— JOB —
Transcribe, word for word and without additions, each line below from the one containing "uretic Complex es" through the one containing "lergia a los", both ends included.

━━ RECORD EXCERPTS ━━

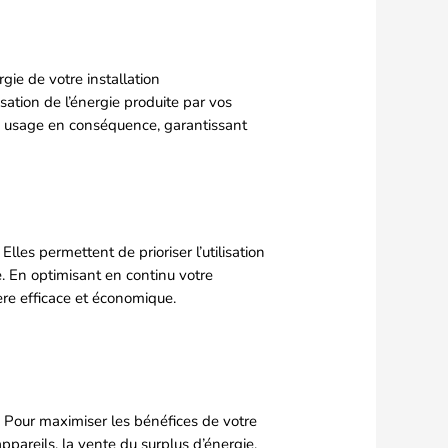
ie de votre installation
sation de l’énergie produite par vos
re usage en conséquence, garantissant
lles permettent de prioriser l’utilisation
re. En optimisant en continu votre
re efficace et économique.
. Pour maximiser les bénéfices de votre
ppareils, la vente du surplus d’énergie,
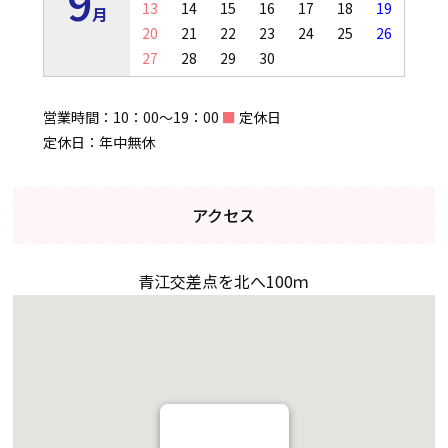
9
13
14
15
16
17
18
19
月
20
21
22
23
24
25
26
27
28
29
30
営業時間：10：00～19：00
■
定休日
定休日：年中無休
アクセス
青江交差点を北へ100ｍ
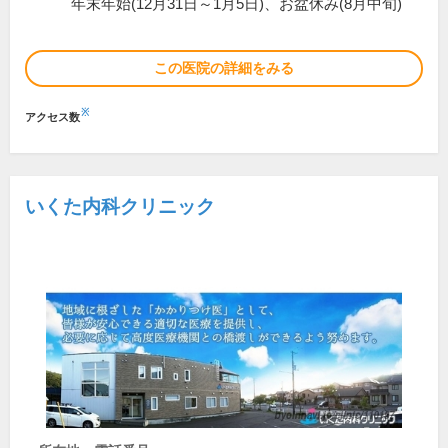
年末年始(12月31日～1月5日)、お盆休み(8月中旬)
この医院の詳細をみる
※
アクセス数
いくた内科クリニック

━━━
━━ RECORD EXCERPTS ━━

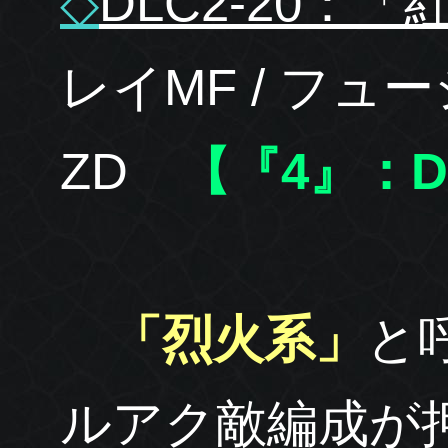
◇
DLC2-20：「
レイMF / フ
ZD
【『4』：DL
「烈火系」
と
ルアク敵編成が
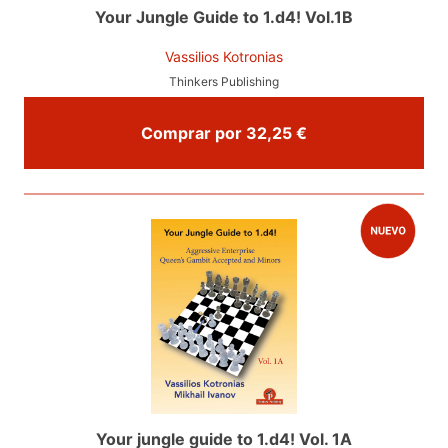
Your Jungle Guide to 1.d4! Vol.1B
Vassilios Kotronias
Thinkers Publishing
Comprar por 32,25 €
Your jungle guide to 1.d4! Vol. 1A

━━━
━━ RECORD EXCERPTS ━━

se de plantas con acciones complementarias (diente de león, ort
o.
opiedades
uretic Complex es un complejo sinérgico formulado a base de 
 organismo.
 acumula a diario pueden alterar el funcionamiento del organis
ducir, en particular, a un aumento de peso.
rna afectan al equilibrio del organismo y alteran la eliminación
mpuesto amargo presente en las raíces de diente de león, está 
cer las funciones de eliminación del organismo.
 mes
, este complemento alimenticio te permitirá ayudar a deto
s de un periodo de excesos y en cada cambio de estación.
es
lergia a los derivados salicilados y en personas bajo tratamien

━━━

— RESPONSE TO THIS TASK —
uretic Complex es un complejo sinérgico formulado a base de 
 organismo.
 acumula a diario pueden alterar el funcionamiento del organis
ducir, en particular, a un aumento de peso.
rna afectan al equilibrio del organismo y alteran la eliminación
mpuesto amargo presente en las raíces de diente de león, está 
cer las funciones de eliminación del organismo.
 mes
, este complemento alimenticio te permitirá ayudar a deto
s de un periodo de excesos y en cada cambio de estación.
es
lergia a los derivados salicilados y en personas bajo tratamien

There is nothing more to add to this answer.